Becoming a Partner
What is a Partner?
The goal of school partnerships is to develop and cultivate lasting relationships between students, parents, community stakeholders, and schools. While many community groups have served schools in a variety of capacities for many years, we hope to raise the bar from “project-based” involvement to asset-based partnerships based on a long-term, personal relationship between stakeholder organizations and the administrators, teachers, staff, and parents of their partner school. There is a vast difference between this approach and a project-based partnership.
IS THERE ANYTHING WRONG WITH JUST DOING PROJECTS?
Most of the existing connections between community groups and schools are “project-based,” meaning the groups provide funds and volunteers to accomplish various projects at a school. In most cases, these projects are outside the school’s budget or could not be accomplished without outside assistance. Common projects include an annual school clean-up day, providing a crew of laborers for maintenance tasks, donating winter coats for underprivileged students, and raising funds for a cause promoted by the school. Yet, organizations participate in these one-time or even annual projects without ever developing a real relationship with school personnel or parents.
PROJECTS ARE GREAT, BUT COULDN'T THERE BE SOMETHING MORE?
We commend all groups serving their schools through projects. However, we believe any community stakeholder can be more effectively involved by establishing and cultivating a relationship with the school community.
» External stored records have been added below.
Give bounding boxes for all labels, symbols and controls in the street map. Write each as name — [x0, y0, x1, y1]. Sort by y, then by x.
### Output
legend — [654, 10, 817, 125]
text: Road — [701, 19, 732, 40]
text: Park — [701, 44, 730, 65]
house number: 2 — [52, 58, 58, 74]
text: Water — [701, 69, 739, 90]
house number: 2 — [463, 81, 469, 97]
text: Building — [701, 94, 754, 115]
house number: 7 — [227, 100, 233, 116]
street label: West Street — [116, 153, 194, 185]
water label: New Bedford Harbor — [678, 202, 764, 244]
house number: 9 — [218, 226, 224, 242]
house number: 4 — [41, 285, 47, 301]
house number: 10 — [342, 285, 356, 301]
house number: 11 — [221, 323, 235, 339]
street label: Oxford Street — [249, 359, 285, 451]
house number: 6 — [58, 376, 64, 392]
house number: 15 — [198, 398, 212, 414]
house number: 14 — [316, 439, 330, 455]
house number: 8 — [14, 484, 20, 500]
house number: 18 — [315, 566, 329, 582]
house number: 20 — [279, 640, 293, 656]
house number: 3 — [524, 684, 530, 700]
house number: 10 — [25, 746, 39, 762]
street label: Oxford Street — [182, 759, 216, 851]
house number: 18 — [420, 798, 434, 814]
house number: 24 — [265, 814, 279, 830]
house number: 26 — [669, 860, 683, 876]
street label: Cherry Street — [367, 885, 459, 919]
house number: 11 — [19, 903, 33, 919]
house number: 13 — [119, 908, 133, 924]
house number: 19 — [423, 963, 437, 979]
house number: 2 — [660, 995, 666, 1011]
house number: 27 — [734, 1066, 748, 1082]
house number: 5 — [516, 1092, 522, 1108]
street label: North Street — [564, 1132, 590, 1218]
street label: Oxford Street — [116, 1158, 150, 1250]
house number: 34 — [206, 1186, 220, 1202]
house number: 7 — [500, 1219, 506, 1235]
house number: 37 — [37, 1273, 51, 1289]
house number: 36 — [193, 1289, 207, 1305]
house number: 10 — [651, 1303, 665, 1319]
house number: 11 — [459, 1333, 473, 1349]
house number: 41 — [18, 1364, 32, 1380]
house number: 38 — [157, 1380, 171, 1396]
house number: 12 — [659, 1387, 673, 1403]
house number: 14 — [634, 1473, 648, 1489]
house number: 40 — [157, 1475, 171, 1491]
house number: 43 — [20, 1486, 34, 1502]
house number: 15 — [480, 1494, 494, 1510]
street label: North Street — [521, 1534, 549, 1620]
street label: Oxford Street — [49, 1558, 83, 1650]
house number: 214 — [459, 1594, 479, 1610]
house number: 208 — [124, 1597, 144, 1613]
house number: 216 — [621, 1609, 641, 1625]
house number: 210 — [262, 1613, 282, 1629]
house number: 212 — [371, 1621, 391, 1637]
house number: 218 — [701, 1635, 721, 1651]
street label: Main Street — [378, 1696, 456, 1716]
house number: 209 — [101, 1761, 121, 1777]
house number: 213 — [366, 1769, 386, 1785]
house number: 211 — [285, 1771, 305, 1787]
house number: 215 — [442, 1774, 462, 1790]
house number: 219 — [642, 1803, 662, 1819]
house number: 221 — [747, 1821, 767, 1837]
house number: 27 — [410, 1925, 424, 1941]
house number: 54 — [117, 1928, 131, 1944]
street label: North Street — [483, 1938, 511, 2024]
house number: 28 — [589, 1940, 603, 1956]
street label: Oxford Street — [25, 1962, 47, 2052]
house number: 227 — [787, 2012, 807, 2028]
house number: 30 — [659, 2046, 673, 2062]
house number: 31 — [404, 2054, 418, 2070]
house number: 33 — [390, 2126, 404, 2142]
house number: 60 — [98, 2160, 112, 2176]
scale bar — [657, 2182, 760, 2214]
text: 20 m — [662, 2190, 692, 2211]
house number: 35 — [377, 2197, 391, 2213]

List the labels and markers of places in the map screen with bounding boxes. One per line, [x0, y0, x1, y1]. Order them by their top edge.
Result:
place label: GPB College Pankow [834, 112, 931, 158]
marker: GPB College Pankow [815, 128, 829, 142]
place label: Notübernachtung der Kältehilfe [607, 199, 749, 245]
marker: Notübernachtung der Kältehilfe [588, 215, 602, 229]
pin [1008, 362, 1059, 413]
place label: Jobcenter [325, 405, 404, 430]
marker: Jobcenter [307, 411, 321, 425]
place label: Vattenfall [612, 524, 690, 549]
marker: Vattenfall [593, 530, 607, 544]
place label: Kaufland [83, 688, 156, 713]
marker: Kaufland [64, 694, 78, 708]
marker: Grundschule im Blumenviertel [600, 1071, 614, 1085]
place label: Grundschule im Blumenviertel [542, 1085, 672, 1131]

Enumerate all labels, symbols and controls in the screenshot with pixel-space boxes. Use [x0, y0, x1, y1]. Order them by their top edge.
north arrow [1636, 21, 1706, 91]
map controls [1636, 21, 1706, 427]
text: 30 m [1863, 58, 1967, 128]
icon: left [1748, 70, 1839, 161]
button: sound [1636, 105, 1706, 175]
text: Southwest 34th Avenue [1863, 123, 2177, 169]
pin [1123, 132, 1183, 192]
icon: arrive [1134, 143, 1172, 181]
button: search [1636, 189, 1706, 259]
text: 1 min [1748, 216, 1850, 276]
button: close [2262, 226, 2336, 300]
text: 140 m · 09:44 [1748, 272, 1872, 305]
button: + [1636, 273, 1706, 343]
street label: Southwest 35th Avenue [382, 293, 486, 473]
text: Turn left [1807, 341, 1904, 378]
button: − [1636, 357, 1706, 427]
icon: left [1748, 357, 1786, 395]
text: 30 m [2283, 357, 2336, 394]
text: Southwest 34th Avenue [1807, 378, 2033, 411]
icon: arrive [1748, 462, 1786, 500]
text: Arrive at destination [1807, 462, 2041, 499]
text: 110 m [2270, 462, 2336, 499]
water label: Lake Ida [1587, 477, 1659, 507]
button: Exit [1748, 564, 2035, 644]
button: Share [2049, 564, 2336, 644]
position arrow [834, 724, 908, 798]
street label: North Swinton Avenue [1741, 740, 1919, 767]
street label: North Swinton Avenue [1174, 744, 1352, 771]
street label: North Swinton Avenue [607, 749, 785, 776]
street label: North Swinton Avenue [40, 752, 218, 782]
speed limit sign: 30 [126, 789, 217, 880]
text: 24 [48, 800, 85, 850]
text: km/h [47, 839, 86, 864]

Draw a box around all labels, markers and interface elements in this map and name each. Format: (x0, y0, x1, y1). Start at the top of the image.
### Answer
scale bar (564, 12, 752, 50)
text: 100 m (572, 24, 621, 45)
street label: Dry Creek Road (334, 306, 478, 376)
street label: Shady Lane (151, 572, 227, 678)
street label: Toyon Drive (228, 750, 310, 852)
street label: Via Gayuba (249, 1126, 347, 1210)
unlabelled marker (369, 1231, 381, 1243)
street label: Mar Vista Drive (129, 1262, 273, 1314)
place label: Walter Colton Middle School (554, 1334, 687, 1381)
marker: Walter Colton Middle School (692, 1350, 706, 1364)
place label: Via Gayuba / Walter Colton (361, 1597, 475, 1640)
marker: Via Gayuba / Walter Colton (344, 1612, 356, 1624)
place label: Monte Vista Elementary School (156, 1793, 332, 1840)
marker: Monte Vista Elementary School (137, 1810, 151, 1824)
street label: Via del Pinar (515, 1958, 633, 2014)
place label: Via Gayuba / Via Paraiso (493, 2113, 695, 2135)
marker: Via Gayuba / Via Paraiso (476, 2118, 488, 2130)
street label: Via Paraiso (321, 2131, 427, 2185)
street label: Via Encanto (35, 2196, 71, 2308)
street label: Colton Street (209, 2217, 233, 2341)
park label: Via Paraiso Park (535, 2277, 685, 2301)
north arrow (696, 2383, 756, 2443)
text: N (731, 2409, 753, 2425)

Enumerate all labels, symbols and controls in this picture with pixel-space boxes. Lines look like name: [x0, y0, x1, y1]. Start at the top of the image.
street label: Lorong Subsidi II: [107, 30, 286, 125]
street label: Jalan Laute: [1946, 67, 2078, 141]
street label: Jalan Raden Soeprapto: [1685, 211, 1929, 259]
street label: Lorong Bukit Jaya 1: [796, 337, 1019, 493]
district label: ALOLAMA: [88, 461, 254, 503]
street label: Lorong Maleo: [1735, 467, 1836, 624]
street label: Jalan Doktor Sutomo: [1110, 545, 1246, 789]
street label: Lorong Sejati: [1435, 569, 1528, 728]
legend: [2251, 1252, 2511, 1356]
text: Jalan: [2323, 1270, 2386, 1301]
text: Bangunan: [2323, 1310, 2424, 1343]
Friendships develop through spending time together regularly and keeping the lines of communication open. In the same way, community leaders should invest time and energy into forming relationships with school staff and administrators. We’ve seen the power of these relationship-based partnerships. Instead of a periodic resource, the community group becomes part of the fabric of the school community.
HOW DO YOU BUILD THAT TYPE OF PARTNERSHIP?
This kind of relationship doesn’t just happen; it has to be developed. To begin, a community or business leader or pastor might invite the school’s principal to have coffee or lunch. This might be followed by a meeting between key organizational leaders and representatives from the school. The group’s involvement in past and present projects will help build trust, but learning about the school’s vital needs straight from the source is crucial. As the organization is able to meet some of those needs – and follows through on their commitment to do so – the school community begins to view it as a real partner.
We can’t stress enough the need to “under-promise and over-deliver.” Many schools have been disappointed by the empty promises of community and faith-based groups in the past, often because of a group serving for a short time and then disappearing. Though short-term service is helpful, it can also prove disheartening and detrimental to building a relationship-based partnership. We believe it is better for an organization to do less, but do it consistently.
WHAT ARE THE MINIMAL REQUIREMENTS FOR A REAL PARTNERSHIP?
Communication is crucial in any relationship. We suggest a group wishing to develop a relationship-based partnership maintain at least a minimal level of contact (at least every other month) with the school administrators and staff. Stop by the school office to say hello, and ask if there is anything the organization can do to help. If you ask that question consistently, the school will begin to think of you as a resource when a need arises. As the relationship grows, communication should become even more frequent. This could be a mixture of phone calls, personal visits, and interacting with school personnel while serving or during school functions.
Another essential element is an attitude of service without a hidden agenda. Your organization is in the business of providing regular services to the larger community, and should do so freely on your property. However, we ask that when your group serves on school property they maintain the school’s agenda as paramount. This is especially sensitive for faith-based groups which must respect separation of church and state issues while otherwise supporting the school. Individuals and families served by faith communities may very well seek out spiritual direction from church members, but this should be done offsite at the church building or a neutral location. The school’s staff should feel confident that those serving from faith-based groups are not crossing that line.
WHAT IF WE CAN'T DO IT ALL?
While communication and serving without an agenda are requisites for any true partnership between a community group and a school, there are various levels of time and involvement that can actually define such partnerships. Based on available resources, the number of volunteers, needs at the school, and the partner’s commitment level, these partnerships can take on many forms. We have established a list of criteria to help an organization determine their own interest and commitment level:
- Frequency of involvement
- Number of volunteers involved
- Total number of volunteer hours annually
- Relational significance
- Financial commitment
WHAT'S THE BOTTOM LINE?
In the end, the success of a partnership between a community group and a school is based on the establishment of a mutually beneficial relationship. The school benefits as the partner helps addresses its needs. The partner benefits as its constituents get out of the building, serves the school in a meaningful way, and builds a bridge to families in the community that are not currently connected to a community resource. Trust is built over time, allowing these connections to grow. This, in essence, is the meaning of the word “community.”